W STRONĘ SŁOŃCA



Od wczoraj jedziemy w stronę słońca. Uciekliśmy z Chicago i jesteśmy znowu w podróży:) Znudziła nam się ta chicagowska zima. Prawdę mówiąc zaczęliśmy przymarzać do kanapy:) Trzeba było się ruszyć, bo jak...?

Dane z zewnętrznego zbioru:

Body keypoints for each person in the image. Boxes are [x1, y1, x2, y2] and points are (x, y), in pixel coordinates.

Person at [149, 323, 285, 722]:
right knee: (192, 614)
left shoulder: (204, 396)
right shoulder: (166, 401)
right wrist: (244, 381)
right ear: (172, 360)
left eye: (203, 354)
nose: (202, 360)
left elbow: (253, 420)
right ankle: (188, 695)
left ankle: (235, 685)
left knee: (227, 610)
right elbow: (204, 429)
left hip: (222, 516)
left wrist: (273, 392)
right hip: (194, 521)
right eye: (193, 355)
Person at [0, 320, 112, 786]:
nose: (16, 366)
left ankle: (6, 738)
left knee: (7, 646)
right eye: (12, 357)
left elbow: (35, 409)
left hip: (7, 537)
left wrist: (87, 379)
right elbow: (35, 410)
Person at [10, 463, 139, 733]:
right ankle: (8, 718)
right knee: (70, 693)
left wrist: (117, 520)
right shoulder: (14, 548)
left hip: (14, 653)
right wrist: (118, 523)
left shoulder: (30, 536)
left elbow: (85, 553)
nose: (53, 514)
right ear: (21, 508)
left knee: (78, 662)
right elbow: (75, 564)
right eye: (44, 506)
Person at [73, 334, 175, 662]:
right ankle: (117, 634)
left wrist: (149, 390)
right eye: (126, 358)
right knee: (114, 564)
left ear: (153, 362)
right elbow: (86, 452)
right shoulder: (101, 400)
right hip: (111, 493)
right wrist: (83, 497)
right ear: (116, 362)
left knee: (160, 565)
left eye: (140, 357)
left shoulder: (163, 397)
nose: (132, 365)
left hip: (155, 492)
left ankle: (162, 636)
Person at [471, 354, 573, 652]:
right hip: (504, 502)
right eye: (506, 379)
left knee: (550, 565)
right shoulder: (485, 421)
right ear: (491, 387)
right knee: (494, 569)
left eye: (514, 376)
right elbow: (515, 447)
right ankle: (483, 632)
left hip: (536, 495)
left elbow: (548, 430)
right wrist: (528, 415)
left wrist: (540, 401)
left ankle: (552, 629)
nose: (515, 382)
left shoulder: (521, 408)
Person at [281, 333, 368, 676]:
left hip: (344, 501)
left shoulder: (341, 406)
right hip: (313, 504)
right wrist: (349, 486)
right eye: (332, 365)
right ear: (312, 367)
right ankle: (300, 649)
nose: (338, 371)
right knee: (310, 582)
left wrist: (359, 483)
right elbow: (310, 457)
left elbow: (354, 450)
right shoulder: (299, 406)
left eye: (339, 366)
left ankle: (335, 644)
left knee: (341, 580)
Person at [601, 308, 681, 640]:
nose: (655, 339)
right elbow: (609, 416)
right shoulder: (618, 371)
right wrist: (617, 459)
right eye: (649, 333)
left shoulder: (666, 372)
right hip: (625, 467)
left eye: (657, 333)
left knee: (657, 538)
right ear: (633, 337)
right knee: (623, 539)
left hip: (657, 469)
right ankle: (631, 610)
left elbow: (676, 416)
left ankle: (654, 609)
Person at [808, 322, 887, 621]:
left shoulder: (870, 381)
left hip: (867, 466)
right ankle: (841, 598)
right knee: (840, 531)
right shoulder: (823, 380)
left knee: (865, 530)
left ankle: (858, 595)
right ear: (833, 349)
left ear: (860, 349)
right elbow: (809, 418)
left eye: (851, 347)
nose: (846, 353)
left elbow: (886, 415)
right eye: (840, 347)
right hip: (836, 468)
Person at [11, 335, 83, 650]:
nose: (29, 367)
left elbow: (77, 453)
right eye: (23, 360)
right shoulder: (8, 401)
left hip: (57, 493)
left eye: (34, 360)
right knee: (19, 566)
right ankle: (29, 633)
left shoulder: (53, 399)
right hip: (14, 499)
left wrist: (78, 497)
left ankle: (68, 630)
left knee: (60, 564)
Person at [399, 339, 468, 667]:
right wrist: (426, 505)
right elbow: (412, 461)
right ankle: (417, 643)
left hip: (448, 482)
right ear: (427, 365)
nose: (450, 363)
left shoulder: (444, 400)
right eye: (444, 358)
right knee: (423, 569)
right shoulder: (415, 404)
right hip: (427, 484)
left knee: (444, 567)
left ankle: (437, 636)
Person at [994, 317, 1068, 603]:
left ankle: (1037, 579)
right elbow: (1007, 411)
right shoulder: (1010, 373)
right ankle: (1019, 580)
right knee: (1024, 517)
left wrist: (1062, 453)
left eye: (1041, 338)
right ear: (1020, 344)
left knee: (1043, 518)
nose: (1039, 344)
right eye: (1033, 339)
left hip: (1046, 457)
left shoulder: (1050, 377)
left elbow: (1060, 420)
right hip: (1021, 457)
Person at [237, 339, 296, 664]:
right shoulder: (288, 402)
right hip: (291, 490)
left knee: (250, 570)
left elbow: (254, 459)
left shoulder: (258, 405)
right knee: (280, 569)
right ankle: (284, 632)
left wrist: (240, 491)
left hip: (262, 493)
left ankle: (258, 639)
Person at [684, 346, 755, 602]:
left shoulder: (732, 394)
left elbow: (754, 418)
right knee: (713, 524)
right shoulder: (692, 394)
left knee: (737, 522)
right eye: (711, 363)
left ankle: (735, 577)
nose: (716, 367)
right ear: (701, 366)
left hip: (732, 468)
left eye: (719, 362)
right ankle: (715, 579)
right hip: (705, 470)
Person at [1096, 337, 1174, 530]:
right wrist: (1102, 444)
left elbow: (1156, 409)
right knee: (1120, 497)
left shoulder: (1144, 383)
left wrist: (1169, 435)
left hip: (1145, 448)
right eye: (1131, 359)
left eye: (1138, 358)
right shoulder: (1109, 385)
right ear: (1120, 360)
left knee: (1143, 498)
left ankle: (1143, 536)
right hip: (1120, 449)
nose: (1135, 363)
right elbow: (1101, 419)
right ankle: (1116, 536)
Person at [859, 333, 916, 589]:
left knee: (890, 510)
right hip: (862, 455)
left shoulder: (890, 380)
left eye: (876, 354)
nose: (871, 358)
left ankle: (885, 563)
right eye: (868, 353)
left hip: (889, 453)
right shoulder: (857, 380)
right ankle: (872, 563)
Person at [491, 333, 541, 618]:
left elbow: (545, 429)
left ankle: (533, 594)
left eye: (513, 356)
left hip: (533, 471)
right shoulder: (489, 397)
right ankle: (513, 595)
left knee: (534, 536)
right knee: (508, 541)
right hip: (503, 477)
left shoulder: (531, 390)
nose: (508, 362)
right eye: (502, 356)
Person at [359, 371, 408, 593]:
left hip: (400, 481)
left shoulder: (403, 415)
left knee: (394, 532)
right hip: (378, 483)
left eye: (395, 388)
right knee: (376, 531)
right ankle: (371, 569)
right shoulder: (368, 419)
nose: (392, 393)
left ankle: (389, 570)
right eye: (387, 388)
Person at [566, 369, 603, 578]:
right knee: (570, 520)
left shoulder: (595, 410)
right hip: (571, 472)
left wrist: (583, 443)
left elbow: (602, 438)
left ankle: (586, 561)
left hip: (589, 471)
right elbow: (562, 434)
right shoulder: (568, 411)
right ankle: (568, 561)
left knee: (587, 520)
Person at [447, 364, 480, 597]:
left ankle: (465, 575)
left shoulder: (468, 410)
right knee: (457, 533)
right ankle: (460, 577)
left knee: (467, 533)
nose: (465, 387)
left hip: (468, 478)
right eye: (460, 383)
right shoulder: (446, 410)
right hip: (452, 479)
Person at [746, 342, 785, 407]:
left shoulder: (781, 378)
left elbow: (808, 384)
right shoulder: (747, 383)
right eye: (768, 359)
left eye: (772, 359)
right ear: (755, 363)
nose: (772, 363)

Plan był prosty. Jedziemy tam gdzie jest ciepło. Mogliśmy to zrobić na 2 sposoby. Łatwiejszy to kupić bilet na samolot. Teraz są bardzo tanie- można było kupić już za 20 dolarów od osoby w jedna stronę na Florydę. To już bez sensu wracać, najlepiej opłaca się przecież tylko w jedną:) Wybraliśmy jednak trudniejszą wersje. Wybraliśmy się  na Florydę samochodem. Chcieliśmy zobaczyć trochę więcej stanów po drodze i miał być fun. Ale po tym jak nam pękła szyba a pod wpływem temperatury rysa powiększała się w szalonym tempie opadły nam trochę pozytywne emocje. No i po 10 h w samochodzie przestaliśmy się zupełnie uśmiechać. Nasz pierwszy cel to Daytona Beach. Jedyne 20 h jazdy samochodem z Chicago. Po drodze do przejechania Indiana, Kentucky, Tennessee, Georgia i Floryda. Postanowiliśmy podzielić trasę na pol z noclegiem w Nashville. To zabawne bo po 8 h jazdy na południe nadal było tak samo zimno. Jak wyjeżdżaliśmy z Chicago w piątek było -8C, a w Nashville -5. Eeeee


Snieg i snieg, ile mozna... godzine za Nashville w dol a tu ciagle bialo. To juznprawie Georgia! Wspomne tylko ze Nashville lezy na 36 poludniku to jest ponizej Ginlartaru na wysokosci Maroko! 
Jesteśmy w Daytona Beach. Za nami 2 dni jazdy, ponad 1000 mil i 5  stanów i 3 strefy klimatyczne
Jesteśmy, Atlanta jest nasza


Na szczęście w okolicach stanu Georgia śnieg zniknął. W Atlancie chodziłam już tylko w lekkiej kurtce a na Florydzie to już 2o stopni mamy. Tylko wieje od oceanu, więc chyba z opalania nici. Właśnie dojechaliśmy do Daytona Beach. Jesteśmy tu na wyścig NASCAR. W poniedziałek ruszamy do Naples a potem wracamy do Orlando na zabawę w parkach rozrywki. Wracając do Chicago odwiedzimy jeszcze raz Atlantę, ale tym razem zobaczymy co ma do zaoferowania. I odwiedzimy Coca Cole! Jeee

A tymczasem idziemy spać, Bartek już usnął w ubraniu:) Nic dziwnego, od 2ch dni jedzie...

Lubie widok z okna w Chicago ale ten też daje rade

Komentarze

  1. chyba samolot mniej by Was wymęczył

    OdpowiedzUsuń
    Odpowiedzi
    1. na pewno! i taniej... po drodze pekla nam szyba i zaczal cieknać olej... ale wspomnienia bezcenne!